- Sentiment analysis is the process of determining whether a piece of writing is positive, negative or neutral.
 - In this project I have demondtrated how various Machine Learning and Deep Learning models can be used for sentiment analysis.
 
- 
The dataset used is "Sentiment Labelled Sentences Dataset", from the UC Irvine Machine Learning Repository.
 - 
The sentences come from three different websites/fields:
- amazon.com
 - imdb.com
 - yelp.com
 
 - 
Each sentence is labelled as either 1 (for positive) or 0 (for negative).
 - 
For each website,tThere exist 500 positive and 500 negative sentences.
 - 
This dataset was created for the Paper 'From Group to Individual Labels using Deep Features', Kotzias et. al,. KDD 2015. (Please cite the paper if you want to use it :))
 - 
Link to the dataset is: Sentiment Labelled Sentences Data Set
 - 
The dataset is present in the Dataset folder.
 
- I have used the follwoing Machine Learning models:
 
- Multinomial Naive bayes
 - Random Forest
 - LinearSVC
 
- The code implementing these models is in 'modules/Sentiment_Analysis_ML.ipynb'.
 - All the trained models are stored at 'models/ML'. Thereafter the models are segrated as per the dataset (Amazon, IMDB, Yelp).
 
- I have used the follwoing Deep Learning models:
 
- Feed Forward Neural Network (FFNN)
 - Convolutional Neural Network (CNN)
 - Recurrent Neural Network (LSTM)
 
- As the dataset consists of three different set of data, I have created three different implementations for each of them.
 
- Amazon product Rreview Dataset ('modules/Amazon_Sentiment_Analysis_DL.ipynb')

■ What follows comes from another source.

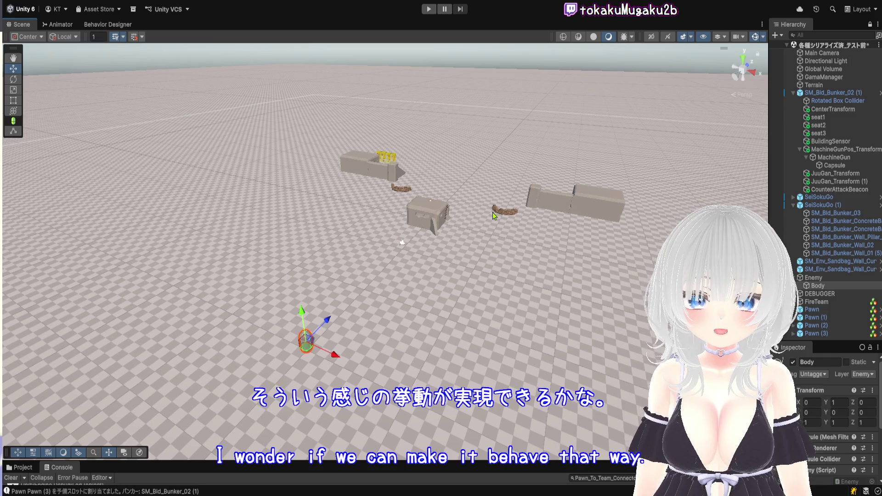
scroll(508, 250, "up", 3)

 - IMDB Movie Review Dataset ('modules/IMDB_Sentiment_Analysis_DL.ipynb')
 - Yelp Restuarant Review Dataset ('modules/Yelp_Sentiment_Analysis_DL.ipynb')
 
- All the trained models are stored at 'models/DL'. Thereafter the models are segrated as per the dataset (Amazon, IMDB, Yelp).
 
- All the Deep Learning architectures use the GloVe Word Embeddings.
 - To download click here (please download them before running the code.)
 - The 6 Billion words, 100 dimensional vector representation variant is used.
 - The have been stored at location 'Dataset/GloVe_Word_Embeddings'
 
After tyring various machine learning and deep learning models, I got the following results.
| Model | Amazon Reviews | IMDB Reviews | Yelp Reviews | 
|---|---|---|---|
| Multinomial Naive Bayes | 85% | 85% | 78% | 
| Random Forest | 80% | 79% | 79% | 
| Linear SVC | 84% | 81.50% | 80% | 
| FFNN | 81.50% | 84% | 82% | 
| CNN | 87% | 85.50% | 82.50% | 
| LSTM | 87% | 85% | 83% |